Recipe guidelines and test kitchen tips
When developing and testing recipes, here are some key things that I do for more success in the kitchen:
- Be sure to use dry measuring cups for things like flour, sugar, and mayonnaise and a liquid measuring cup for things like water, milk, and broth.
- When measuring dry ingredients like flour and powdered sugar that can pack down, spoon the ingredient into a dry measuring cup and level with a knife as opposed to scooping the measuring cup into the ingredient.
- I test and develop recipes using a standard electric oven and standard gas stovetop. Be aware that if you use an electric stovetop or convection oven, your bake times will be different.
- When recipes call for kosher salt, I use Diamond Crystal kosher salt.
Food safety
Finally, don't forget to keep these food safety tips in mind when making this recipe.
- Don't leave food sitting out at room temperature for extended periods.
- Never leave cooking food unattended.
- Always have good ventilation when using a gas stove.
Tisha says
I have made this recipe so many times that it is a favorite especially when I'm taking a dessert to a get-together! Everyone LOVES it and it doesn't last long!
AshleyFreeman says
It is such the perfect dessert for a potluck. Thanks for giving it a try!
Criss says
Creamy, chocolatey, and no-bake—this éclair cake is a treat!

** TASKS FOR THIS EXERCISE **
(1) Quote the recipe guidelines text word for word, starting at "Recipe guidelines and" and ending at "into the ingredient.".
(2) Extend the recipe guidelines and comments text, picking up right after its last sentence.
The material that comes next is separate from the recipe guidelines text and has no connection to it.

** DATA EXTRACT **
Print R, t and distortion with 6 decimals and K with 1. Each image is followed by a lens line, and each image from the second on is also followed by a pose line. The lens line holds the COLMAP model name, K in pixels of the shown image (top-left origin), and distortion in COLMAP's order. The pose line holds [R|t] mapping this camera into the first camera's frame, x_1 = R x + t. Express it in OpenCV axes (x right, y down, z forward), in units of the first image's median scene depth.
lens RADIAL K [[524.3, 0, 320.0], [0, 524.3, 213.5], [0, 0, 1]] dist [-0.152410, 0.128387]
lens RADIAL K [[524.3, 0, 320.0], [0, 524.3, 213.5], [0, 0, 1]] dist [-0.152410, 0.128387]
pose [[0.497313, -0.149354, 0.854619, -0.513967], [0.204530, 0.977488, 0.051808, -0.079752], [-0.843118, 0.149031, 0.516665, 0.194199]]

** LIST OF ANSWERS **
(1)
Recipe guidelines and test kitchen tips
When developing and testing recipes, here are some key things that I do for more success in the kitchen:
- Be sure to use dry measuring cups for things like flour, sugar, and mayonnaise and a liquid measuring cup for things like water, milk, and broth.
- When measuring dry ingredients like flour and powdered sugar that can pack down, spoon the ingredient into a dry measuring cup and level with a knife as opposed to scooping the measuring cup into the ingredient.

(2)
AshleyFreeman says
All my favorite things!
Marie-Pierre Breton says
As a kid, éclairs were my ultimate dessert! This dessert is fantastic and impossible to miss, plus it brought me right back to my young self!
AshleyFreeman says
Yay! I love that!
Oscar says
I made this no-bake éclair cake, and the creamy pudding layers with the ganache on top were incredible. Such an effortless dessert.
AshleyFreeman says
Woohoo! You're right--it's so easy!
Nicole Kendrick says
I love a good icebox cake! This is one of my favorite flavors.
AshleyFreeman says
Me too! Such an easy dessert!
Nisha says
What a brilliant way to make this no-bake dessert, it turned out very delicious . The pudding, graham crackers, and ganache together tasted awesome. Sure to make this many more times.
AshleyFreeman says
Yay! So glad you enjoyed it!
Carol J Horton says
I have a similar version of this recipe. Instead of making the ganache I use chocolate frosting put it in the microwave for 45 seconds and pour it on top of the graham crackers / pudding spread it out and put it in the refrigerator.
AshleyFreeman says
Love that idea Carol! Thanks so much for sharing!
Darlene M. says
I've made this "easy éclair cake" for my family & friends for many years.
It is a "demanded dessert" for Thanksgiving & Christmas.
I haven't found anyone that has tried it that didn't just love it.
My son & nephew fought over who got the left overs. The next family gathering, they each got their own cake.
I'm going to surprise my family & try the lemon with white chocolate topping version.
Anxious to see how that turns out & what my family thinks of it! (lemon pie is also a demanded dessert for the holidays.)
AshleyFreeman says
Love that Darlene! My family gobbles it up too--can't wait to hear what everyone thinks of the lemon version!